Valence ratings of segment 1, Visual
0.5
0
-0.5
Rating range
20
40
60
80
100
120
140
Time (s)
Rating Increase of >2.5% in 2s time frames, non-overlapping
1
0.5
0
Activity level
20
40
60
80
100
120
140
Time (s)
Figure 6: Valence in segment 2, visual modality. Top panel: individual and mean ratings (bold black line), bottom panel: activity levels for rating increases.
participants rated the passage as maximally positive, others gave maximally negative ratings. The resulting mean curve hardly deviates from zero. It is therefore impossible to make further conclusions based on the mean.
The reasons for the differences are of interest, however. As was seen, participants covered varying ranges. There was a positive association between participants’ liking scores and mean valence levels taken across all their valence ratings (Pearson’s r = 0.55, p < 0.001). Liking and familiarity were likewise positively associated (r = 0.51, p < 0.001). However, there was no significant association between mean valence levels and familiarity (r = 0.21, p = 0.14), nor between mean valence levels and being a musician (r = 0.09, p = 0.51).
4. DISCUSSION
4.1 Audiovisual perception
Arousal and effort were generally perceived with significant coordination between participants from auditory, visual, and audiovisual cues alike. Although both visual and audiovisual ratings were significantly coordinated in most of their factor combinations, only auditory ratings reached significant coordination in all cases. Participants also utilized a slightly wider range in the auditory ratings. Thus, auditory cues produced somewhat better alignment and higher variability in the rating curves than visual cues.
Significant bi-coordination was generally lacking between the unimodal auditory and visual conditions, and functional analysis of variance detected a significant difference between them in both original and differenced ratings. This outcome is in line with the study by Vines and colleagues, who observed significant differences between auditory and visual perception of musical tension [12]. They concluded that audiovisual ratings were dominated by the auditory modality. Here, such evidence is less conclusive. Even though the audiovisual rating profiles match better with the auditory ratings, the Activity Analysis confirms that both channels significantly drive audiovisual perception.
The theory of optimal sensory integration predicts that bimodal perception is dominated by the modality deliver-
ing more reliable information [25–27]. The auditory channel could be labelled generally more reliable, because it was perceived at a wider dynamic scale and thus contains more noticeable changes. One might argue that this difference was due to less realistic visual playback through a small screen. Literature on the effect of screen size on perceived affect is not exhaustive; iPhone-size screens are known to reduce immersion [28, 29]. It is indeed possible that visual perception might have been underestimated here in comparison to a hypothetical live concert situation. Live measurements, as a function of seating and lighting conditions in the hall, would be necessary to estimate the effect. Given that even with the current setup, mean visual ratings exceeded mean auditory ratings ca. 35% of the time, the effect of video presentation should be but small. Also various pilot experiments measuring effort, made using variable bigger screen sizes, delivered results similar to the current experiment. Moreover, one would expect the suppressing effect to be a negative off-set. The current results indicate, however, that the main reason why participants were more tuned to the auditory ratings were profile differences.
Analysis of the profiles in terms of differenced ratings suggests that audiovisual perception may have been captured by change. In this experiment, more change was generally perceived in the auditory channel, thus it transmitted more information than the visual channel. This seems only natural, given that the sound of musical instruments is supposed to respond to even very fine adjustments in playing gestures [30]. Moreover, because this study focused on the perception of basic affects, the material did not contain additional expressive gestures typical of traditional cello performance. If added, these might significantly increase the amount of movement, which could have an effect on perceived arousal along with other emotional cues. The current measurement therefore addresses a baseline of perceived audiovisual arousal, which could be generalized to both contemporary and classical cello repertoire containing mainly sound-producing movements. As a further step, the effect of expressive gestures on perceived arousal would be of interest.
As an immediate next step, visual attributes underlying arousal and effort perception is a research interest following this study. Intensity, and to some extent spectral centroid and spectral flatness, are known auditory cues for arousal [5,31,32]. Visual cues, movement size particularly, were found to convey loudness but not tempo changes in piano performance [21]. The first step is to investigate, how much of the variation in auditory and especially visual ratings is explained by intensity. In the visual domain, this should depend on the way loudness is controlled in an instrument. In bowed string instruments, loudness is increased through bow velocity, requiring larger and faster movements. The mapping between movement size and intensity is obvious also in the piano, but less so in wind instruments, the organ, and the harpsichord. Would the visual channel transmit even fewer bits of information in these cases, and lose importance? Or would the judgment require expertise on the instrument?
=-=-=-=-=
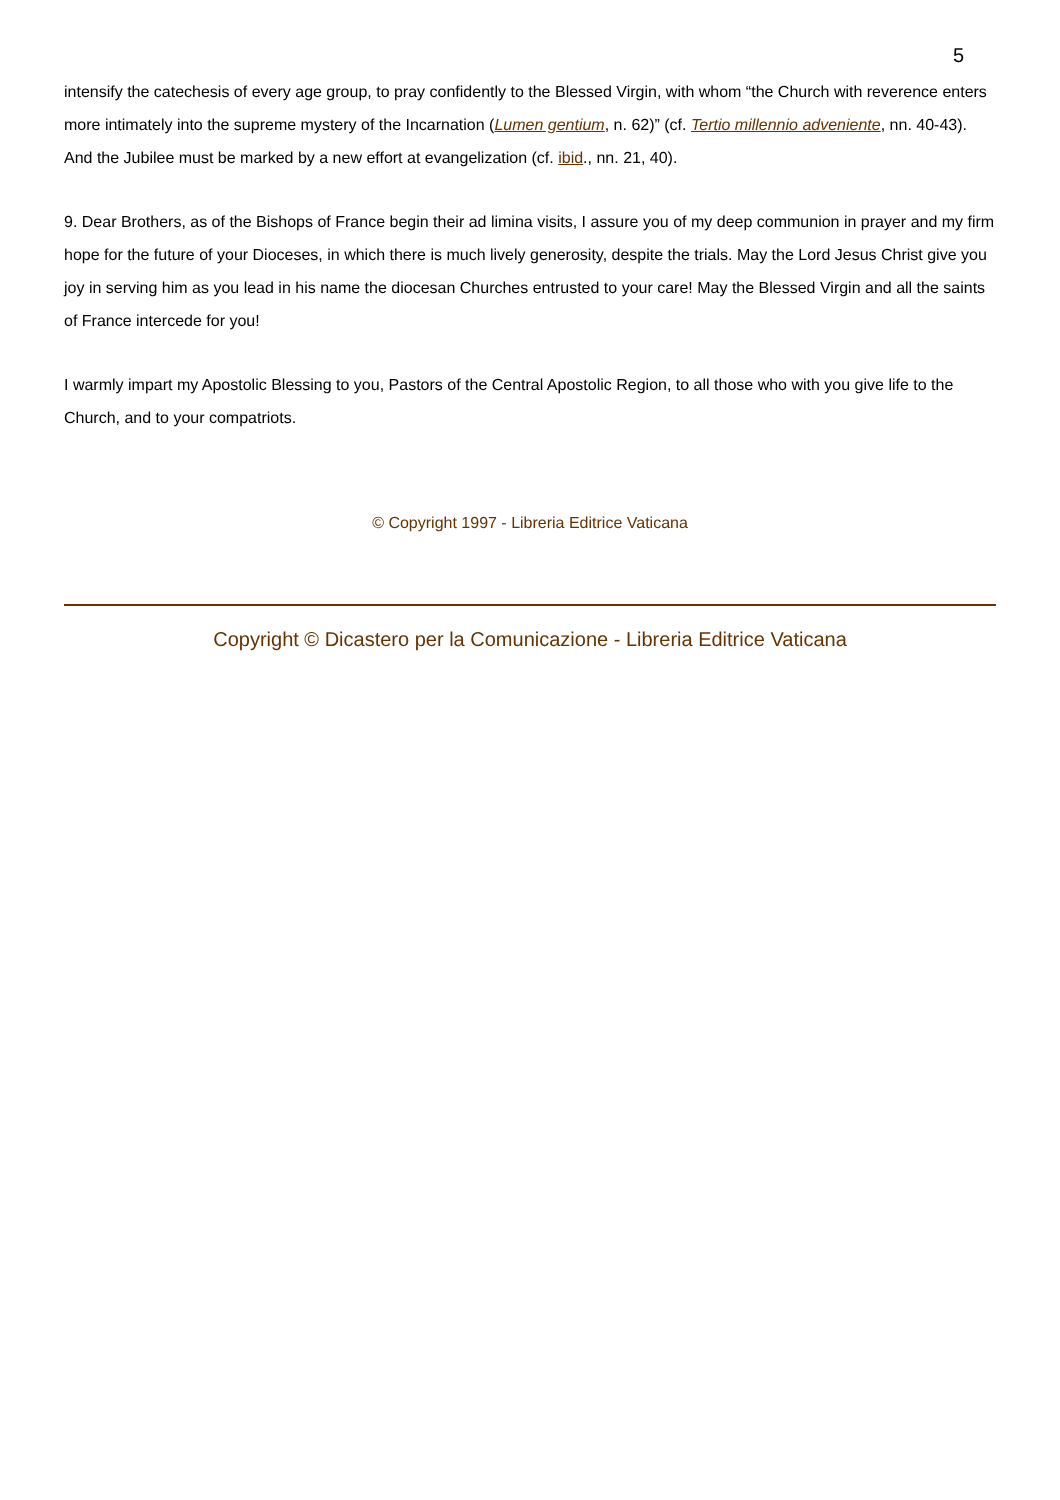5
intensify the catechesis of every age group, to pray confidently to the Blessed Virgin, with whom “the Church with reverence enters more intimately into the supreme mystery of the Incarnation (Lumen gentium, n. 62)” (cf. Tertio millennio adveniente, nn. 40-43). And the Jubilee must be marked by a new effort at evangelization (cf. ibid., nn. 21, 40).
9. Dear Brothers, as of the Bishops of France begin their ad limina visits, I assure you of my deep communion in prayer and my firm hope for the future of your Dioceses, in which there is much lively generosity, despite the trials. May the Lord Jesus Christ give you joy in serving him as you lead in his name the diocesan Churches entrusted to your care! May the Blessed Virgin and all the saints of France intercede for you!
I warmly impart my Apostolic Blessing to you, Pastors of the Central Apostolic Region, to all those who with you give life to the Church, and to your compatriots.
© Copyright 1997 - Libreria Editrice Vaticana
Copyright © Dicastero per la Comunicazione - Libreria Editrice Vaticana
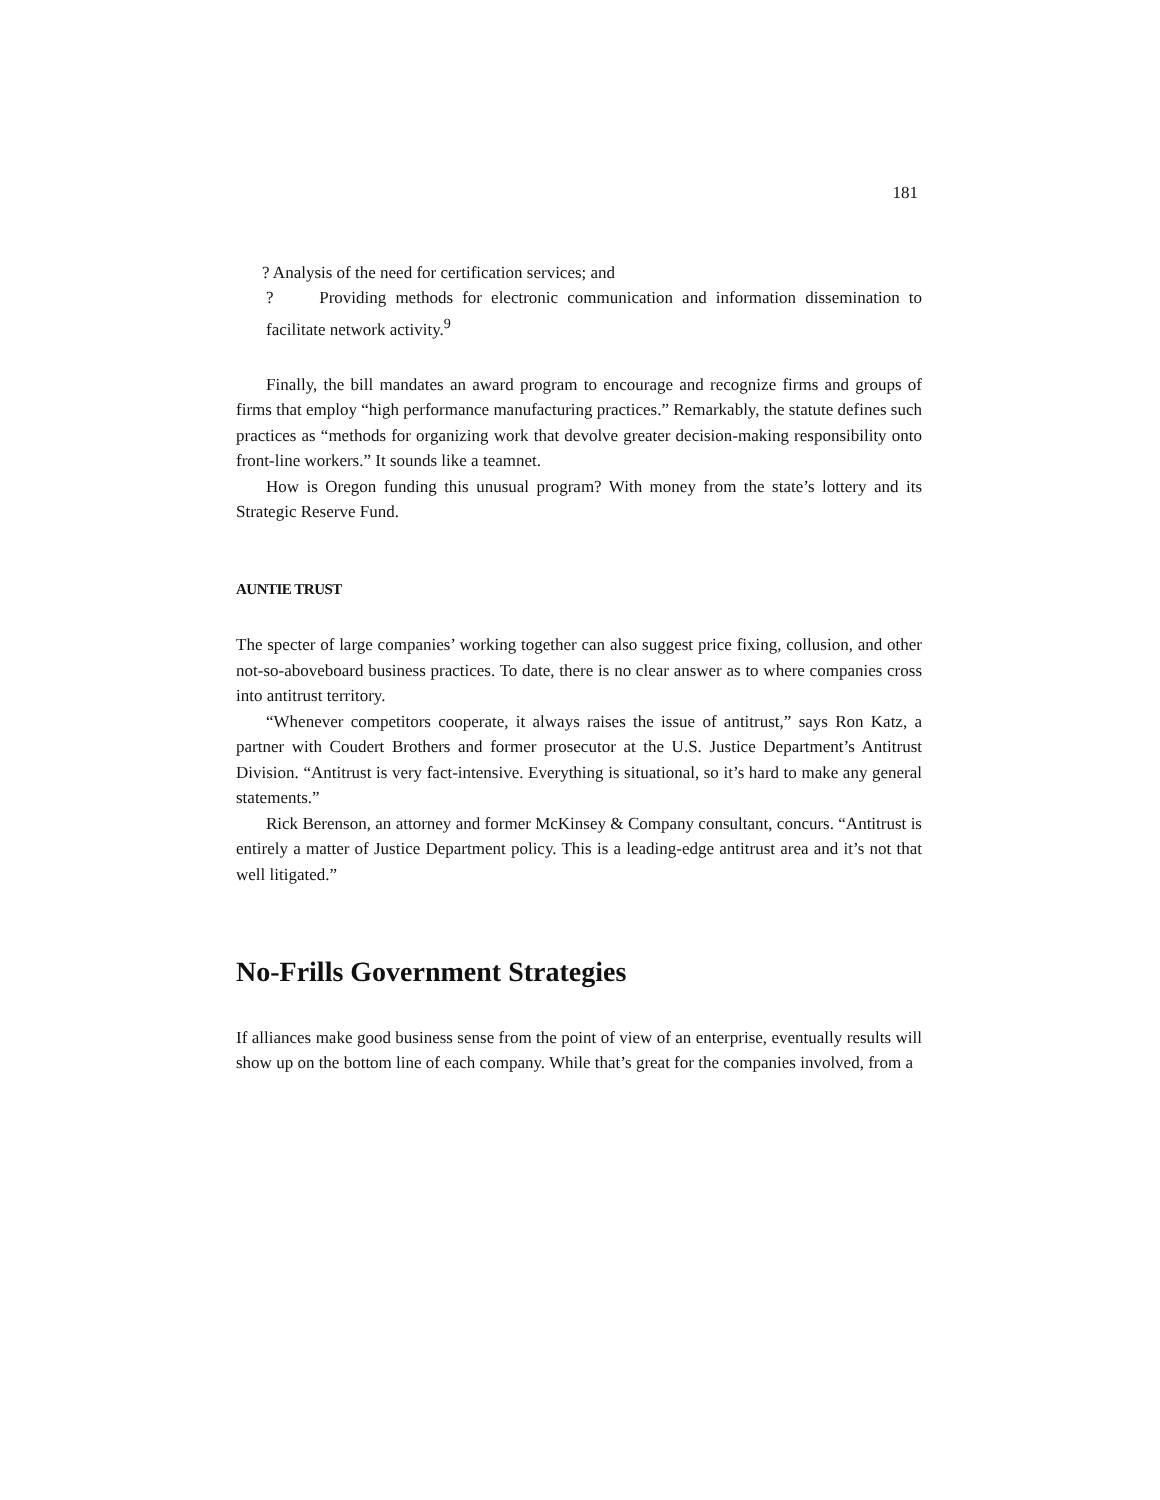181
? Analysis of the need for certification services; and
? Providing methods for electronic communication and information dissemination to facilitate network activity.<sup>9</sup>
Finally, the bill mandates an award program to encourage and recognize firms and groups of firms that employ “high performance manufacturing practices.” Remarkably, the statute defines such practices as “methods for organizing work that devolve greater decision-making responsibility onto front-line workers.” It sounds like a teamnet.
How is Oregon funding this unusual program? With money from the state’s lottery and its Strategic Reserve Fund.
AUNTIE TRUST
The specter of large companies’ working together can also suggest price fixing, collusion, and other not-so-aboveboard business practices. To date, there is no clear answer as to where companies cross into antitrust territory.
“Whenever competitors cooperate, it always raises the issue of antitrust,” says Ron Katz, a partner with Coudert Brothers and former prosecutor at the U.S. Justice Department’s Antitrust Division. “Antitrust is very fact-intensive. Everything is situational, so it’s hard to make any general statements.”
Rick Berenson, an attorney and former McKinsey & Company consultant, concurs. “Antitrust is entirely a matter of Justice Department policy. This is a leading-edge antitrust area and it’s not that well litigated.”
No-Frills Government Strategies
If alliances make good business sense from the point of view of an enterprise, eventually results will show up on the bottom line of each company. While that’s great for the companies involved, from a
=-=-=-=-=
The listing above holds a line with "Valence ratings of segment 1, Visual" and a line with "Arousal and effort were". Print the stretch from the first through the second, exactly and alone.

→ Solution
Valence ratings of segment 1, Visual
0.5
0
-0.5
Rating range
20
40
60
80
100
120
140
Time (s)
Rating Increase of >2.5% in 2s time frames, non-overlapping
1
0.5
0
Activity level
20
40
60
80
100
120
140
Time (s)
Figure 6: Valence in segment 2, visual modality. Top panel: individual and mean ratings (bold black line), bottom panel: activity levels for rating increases.
participants rated the passage as maximally positive, others gave maximally negative ratings. The resulting mean curve hardly deviates from zero. It is therefore impossible to make further conclusions based on the mean.
The reasons for the differences are of interest, however. As was seen, participants covered varying ranges. There was a positive association between participants’ liking scores and mean valence levels taken across all their valence ratings (Pearson’s r = 0.55, p < 0.001). Liking and familiarity were likewise positively associated (r = 0.51, p < 0.001). However, there was no significant association between mean valence levels and familiarity (r = 0.21, p = 0.14), nor between mean valence levels and being a musician (r = 0.09, p = 0.51).
4. DISCUSSION
4.1 Audiovisual perception
Arousal and effort were generally perceived with significant coordination between participants from auditory, visual, and audiovisual cues alike. Although both visual and audiovisual ratings were significantly coordinated in most of their factor combinations, only auditory ratings reached significant coordination in all cases. Participants also utilized a slightly wider range in the auditory ratings. Thus, auditory cues produced somewhat better alignment and higher variability in the rating curves than visual cues.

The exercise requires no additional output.